### Texte de la page:
──────
Après ces propos liminaires un peu longs, mais qu’il me semblait important de faire, je souhaiterais préciser la manière dont j’ai voulu aujourd’hui évoquer ce beau livre. La question que je me suis principalement posé est essentiellement celle de savoir ce qui pouvait intéresser un juriste français lisant un tel volume. Pour ce faire, il m’a paru utile de supposer que ledit lecteur français n’avait lu ni le premier tome qui a été traduit aux Presses Universitaires de France, ni les deux autres tomes qui le suivent, qui ne sont pas encore traduits, et qui le seront, j’espère.

Alors pour ce lecteur fictif, il me semble que le premier intérêt, le grand intérêt même d’un tel livre, est de proposer un panorama extrêmement exhaustif et intéressant de la science du droit public allemand. Le livre est une véritable mine de renseignements sur tout ce qui a pu s’écrire sur le droit constitutionnel et le droit administratif. C’est ce qu’on appelle une Somme, un peu équivalente à  celle du livre de Von Mohl (du XIXe siècle) qui est un peu le modèle de Stolleis. Donc, il y a un effet très important de découverte de la connaissance nouvelle sur un sujet qui est peu fréquenté.
──────
### Données sources:

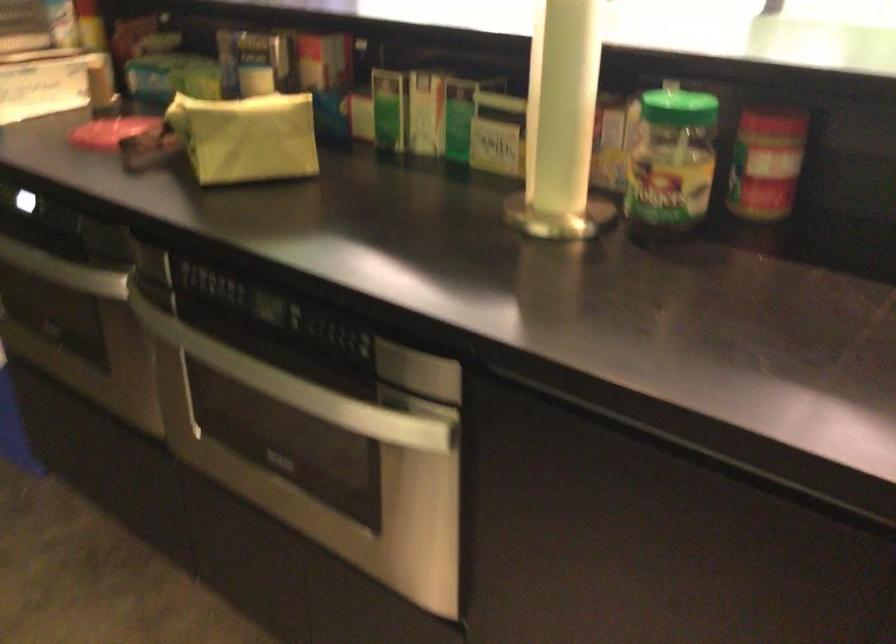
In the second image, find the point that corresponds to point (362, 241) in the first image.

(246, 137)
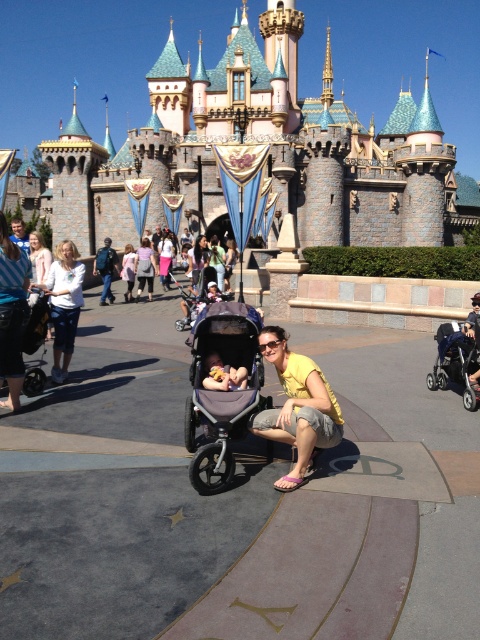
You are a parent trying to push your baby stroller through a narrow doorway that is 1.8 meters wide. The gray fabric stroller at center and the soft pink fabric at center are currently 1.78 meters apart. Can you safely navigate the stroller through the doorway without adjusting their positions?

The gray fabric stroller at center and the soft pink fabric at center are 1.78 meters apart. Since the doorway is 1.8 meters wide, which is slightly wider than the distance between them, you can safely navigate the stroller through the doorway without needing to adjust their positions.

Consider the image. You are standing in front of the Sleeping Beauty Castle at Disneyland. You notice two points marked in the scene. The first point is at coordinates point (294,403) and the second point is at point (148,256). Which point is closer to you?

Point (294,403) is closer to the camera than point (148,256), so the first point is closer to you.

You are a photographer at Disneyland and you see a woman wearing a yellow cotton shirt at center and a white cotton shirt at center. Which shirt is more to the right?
──────
### Consigne A:
D'après le texte sur le livre consacré à la science du droit public allemand, pourquoi sa lecture produit-elle un effet de découverte très important ? Expliquez-le en une à trois phrases.
### Consigne B:
Dans le texte sur le livre consacré à la science du droit public allemand, quel ouvrage est présenté comme un peu le modèle de Stolleis ?
### Consigne C:
Poursuivez le texte sur le livre consacré à la science du droit public allemand, à partir de sa dernière phrase.

### Réponse A:
Le livre offre un panorama extrêmement exhaustif de la science du droit public allemand et constitue une véritable mine de renseignements sur tout ce qui a pu s'écrire sur le droit constitutionnel et le droit administratif. Il apporte ainsi une connaissance nouvelle sur un sujet peu fréquenté.

### Réponse B:
Le livre de Von Mohl, du XIXe siècle.

### Réponse C:
Cet effet aurait été encore plus important si ce livre avait été traduit juste après sa publication en 1992, car à  cette époque, les travaux français sur le même sujet, c’est-à -dire sur cette période du XIXe siècle allemand, étaient rares. Mais, par un effet tout à  fait classique, les travaux de Michael Stolleis ont eu l’avantage de provoquer d’autres travaux, non seulement en Allemagne, mais aussi à  l’étranger et en France et en particulier. Par conséquent, depuis la parution du livre en allemand, la connaissance française a été sérieusement améliorée puisqu’on a au moins trois travaux majeurs recoupant le champ labouré par le second tome de Stolleis.

— Le livre d’Olivier Jouanjan, Une histoire de la pensée juridique allemande, où toute la seconde partie sur le XIXe siècle est très riche en ce qui concerne la doctrine publiciste allemande, de Gerber à  Jellinek en passant par Laband. On peut aussi citer le colloque qu’il a organisé sur l’État de droit à  Strasbourg et de nombreux articles de sa plume, et en particulier ceux relatifs à  Georg Jellinek.

— La thèse de Jacky Hummel sur le constitutionnalisme allemand au XIXe siècle qui étudie notamment les écrits politiques et constitutionnels du Vormärz. Sur la doctrine d’avant 1848, il y a beaucoup de choses dans cette thèse.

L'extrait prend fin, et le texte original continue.